Once we have *y*, we plug this value into any of the two original equations, say (I):

\[\begin{align}&\frac{x}{{30 + 10}} = \frac{x}{{30}} - 1\\ &\Rightarrow \;\;\;\frac{x}{{40}} = \frac{{x - 30}}{{30}}\\ &\Rightarrow \;\;\;x = \frac{4}{3}x - 40\\ &\Rightarrow \;\;\;\frac{1}{3}x = 40\\ &\Rightarrow \;\;\;x = 120\end{align}\]

Thus, the distance between A and B is 120 km.

Note that the key to solving this problem was the technique of elimination. This example should show that elimination is a general technique which applies not only to solving linear equations but non-linear equations as well.

**Example 7: **There is a certain task which a boy and a girl will take different times to complete. 4 boys and 6 girls working together can complete this task in one day, and so can 2 boys and 9 girls working together. How many days will it take 2 boys and 3 girls working together to complete the task?

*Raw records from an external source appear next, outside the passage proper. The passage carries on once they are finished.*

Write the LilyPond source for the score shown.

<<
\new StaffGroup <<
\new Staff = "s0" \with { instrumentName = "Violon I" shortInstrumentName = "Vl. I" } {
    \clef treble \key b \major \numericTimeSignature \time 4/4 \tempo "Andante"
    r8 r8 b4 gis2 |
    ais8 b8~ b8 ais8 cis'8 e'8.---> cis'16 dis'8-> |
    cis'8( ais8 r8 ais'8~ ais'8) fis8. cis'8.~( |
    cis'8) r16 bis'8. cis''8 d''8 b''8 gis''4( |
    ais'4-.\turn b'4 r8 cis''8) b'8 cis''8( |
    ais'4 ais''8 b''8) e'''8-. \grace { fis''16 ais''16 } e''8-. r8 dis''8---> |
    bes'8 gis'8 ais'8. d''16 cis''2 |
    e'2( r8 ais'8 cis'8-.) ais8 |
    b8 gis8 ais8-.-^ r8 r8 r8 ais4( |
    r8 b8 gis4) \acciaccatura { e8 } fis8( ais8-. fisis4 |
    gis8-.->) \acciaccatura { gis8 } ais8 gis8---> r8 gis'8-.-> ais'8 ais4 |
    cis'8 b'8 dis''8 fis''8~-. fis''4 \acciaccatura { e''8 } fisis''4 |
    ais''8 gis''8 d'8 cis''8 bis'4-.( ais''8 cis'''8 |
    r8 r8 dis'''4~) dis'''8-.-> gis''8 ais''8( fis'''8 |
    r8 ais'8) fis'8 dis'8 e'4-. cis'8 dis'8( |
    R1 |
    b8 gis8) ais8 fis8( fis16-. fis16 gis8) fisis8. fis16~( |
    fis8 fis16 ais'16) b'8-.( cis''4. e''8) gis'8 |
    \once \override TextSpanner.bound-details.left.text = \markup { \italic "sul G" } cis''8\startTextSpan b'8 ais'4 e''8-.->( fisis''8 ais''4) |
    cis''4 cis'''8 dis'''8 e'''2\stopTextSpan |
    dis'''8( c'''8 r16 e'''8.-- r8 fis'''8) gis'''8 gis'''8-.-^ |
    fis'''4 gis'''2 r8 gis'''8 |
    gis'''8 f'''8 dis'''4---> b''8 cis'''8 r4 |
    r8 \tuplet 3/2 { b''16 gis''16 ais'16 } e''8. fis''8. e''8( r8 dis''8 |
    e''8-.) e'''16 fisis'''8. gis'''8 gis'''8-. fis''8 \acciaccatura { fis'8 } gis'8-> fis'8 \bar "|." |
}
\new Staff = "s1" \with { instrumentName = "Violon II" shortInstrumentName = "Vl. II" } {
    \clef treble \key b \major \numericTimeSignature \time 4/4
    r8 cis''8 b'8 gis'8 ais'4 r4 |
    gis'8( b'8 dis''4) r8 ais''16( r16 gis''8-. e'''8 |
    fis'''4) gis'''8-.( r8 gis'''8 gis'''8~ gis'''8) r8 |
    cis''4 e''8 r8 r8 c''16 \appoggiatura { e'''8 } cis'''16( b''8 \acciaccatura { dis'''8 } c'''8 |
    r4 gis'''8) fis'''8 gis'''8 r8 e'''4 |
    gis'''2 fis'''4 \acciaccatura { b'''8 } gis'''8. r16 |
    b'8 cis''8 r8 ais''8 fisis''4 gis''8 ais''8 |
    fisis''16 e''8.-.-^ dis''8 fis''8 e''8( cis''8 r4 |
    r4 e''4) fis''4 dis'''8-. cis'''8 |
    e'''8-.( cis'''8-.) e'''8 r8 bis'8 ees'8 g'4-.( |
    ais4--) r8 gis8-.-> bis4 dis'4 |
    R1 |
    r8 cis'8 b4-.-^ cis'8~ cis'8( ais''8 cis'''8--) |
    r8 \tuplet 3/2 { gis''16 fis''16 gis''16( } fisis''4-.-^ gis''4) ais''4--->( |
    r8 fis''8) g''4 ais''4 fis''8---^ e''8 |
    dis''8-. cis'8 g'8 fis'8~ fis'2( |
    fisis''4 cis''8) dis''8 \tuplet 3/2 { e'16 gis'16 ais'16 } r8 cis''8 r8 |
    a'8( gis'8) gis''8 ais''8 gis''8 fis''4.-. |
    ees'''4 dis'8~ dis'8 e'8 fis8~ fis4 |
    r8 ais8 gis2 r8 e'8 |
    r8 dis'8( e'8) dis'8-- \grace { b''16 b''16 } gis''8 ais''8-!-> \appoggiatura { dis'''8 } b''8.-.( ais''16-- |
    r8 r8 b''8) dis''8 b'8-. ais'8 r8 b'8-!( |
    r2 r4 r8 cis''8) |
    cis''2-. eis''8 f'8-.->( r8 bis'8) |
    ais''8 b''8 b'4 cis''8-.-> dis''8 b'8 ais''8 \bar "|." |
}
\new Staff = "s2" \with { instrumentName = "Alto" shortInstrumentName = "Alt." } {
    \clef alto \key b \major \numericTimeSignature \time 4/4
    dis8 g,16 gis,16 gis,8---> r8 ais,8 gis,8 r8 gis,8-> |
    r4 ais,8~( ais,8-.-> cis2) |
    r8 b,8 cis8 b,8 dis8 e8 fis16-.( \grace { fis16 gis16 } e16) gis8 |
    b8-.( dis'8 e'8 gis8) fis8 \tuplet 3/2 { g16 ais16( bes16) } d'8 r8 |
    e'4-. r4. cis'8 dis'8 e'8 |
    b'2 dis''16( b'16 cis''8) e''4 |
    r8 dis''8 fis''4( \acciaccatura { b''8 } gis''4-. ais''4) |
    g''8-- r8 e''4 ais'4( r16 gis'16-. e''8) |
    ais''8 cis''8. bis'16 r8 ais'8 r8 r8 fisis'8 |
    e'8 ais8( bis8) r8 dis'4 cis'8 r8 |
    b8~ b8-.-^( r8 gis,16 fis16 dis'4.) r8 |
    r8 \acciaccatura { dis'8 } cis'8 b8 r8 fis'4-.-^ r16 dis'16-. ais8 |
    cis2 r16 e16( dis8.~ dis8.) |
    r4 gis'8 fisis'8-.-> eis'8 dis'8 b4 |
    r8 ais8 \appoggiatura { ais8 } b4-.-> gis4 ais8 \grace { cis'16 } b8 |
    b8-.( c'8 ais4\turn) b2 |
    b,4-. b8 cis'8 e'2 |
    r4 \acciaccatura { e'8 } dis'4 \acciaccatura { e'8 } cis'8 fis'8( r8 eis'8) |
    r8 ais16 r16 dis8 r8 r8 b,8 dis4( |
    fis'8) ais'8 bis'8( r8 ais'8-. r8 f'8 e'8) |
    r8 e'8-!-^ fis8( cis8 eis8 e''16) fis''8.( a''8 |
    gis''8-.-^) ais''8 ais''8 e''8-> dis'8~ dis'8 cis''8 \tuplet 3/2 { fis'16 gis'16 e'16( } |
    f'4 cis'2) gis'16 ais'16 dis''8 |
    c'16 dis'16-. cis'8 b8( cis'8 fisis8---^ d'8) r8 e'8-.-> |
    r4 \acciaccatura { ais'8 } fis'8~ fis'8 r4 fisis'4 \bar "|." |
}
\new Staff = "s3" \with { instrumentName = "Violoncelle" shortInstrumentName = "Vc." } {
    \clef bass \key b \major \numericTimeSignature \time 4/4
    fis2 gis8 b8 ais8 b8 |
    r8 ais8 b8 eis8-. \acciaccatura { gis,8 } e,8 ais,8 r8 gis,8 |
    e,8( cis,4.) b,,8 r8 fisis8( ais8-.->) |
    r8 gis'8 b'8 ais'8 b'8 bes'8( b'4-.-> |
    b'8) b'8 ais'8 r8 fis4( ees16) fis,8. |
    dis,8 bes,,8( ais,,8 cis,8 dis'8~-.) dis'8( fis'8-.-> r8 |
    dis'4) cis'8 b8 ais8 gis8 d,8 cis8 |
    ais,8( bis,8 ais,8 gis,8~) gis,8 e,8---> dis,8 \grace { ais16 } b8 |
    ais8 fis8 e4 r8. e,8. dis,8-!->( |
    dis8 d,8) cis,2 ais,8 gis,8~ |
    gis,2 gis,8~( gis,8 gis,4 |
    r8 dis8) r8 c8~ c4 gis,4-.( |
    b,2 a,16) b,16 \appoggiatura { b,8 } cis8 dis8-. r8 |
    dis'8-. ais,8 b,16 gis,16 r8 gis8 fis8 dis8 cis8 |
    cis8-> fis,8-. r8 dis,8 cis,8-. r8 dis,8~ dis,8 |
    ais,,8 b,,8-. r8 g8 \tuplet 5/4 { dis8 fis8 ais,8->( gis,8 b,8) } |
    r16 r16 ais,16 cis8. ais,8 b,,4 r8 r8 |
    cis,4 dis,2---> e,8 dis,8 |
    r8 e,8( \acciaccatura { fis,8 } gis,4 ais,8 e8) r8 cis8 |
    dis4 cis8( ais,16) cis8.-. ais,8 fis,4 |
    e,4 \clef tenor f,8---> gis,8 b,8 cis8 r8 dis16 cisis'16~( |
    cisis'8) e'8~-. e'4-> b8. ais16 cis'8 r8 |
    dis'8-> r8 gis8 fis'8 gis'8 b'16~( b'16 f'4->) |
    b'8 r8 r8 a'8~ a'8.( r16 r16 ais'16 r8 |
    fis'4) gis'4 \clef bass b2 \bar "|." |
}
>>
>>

**Solution:** Suppose that a boy working alone will take *b* days to complete the task, and a girl working alone will take *g* days to complete it. Then, in one day, a single boy can do what fraction of the complete task? Obviously, he can complete:

\[\frac{1}{b}\;{\rm{of}}\;{\rm{the}}\;{\rm{task}}\]

Similarly, in one day, a girl working alone can complete:

\[\frac{1}{g}\;{\rm{of}}\;{\rm{the}}\;{\rm{task}}\]

4 boys and 6 girls working together can complete:

\[\frac{1}{b} + \frac{6}{g}\;{\rm{of}}\;{\rm{the}}\;{\rm{task}}\]

But it is also given that 4 boys and 6 girls working together can complete this task in one day, which means that:

\[\begin{align}&\frac{4}{b} + \frac{6}{g} \equiv {\rm{Complete}}\;{\rm{task}}\\ &\Rightarrow \;\;\;\frac{4}{b} + \frac{6}{g} = 1\end{align}\]

Similarly,

\[\frac{2}{b} + \frac{9}{g} = 1\]

Thus, we have a pair of (non-linear) equations in *b* and *g*, which can easily be reduced to linear form using the following substitutions:

\[\frac{1}{b} \to x,\;\frac{1}{g} \to y\]

Our pair of equations thus becomes:

\[\begin{array}{l}4x + 6y = 1\\2x + 9y = 1\end{array}\]

This can be solved easily to yield:

\[\begin{align}&x = \frac{1}{8},\;y = \frac{1}{{12}}\\ &\Rightarrow \;\;\;b = \frac{1}{x} = 8,\;g = \frac{1}{y} = 12\end{align}\]

Thus, a boy working alone can complete the task in 8 days, and a girl working alone can complete the task in 12 days. Now, if 2 boys and 3 girls work together, what fraction of the task can they complete in one day? This is straightforward:

\[\begin{array}{l}\left( {2 \times \frac{1}{b} + 3 \times \frac{1}{g}} \right)\;{\rm{of}}\;{\rm{the}}\;{\rm{task,}}\;{\rm{or}}\\\left( {\frac{2}{8} + \frac{3}{{12}}} \right)\;{\rm{of}}\;{\rm{the}}\;{\rm{task,}}\;{\rm{or}}\\ \qquad\quad \frac{1}{2}\;{\rm{of}}{\rm{the}}\;{\rm{task}}\end{array}\]

Since this group (2 boys, 3 girls) can complete half of the task in one day, they will take 2 days to complete the whole task. This completes our solution.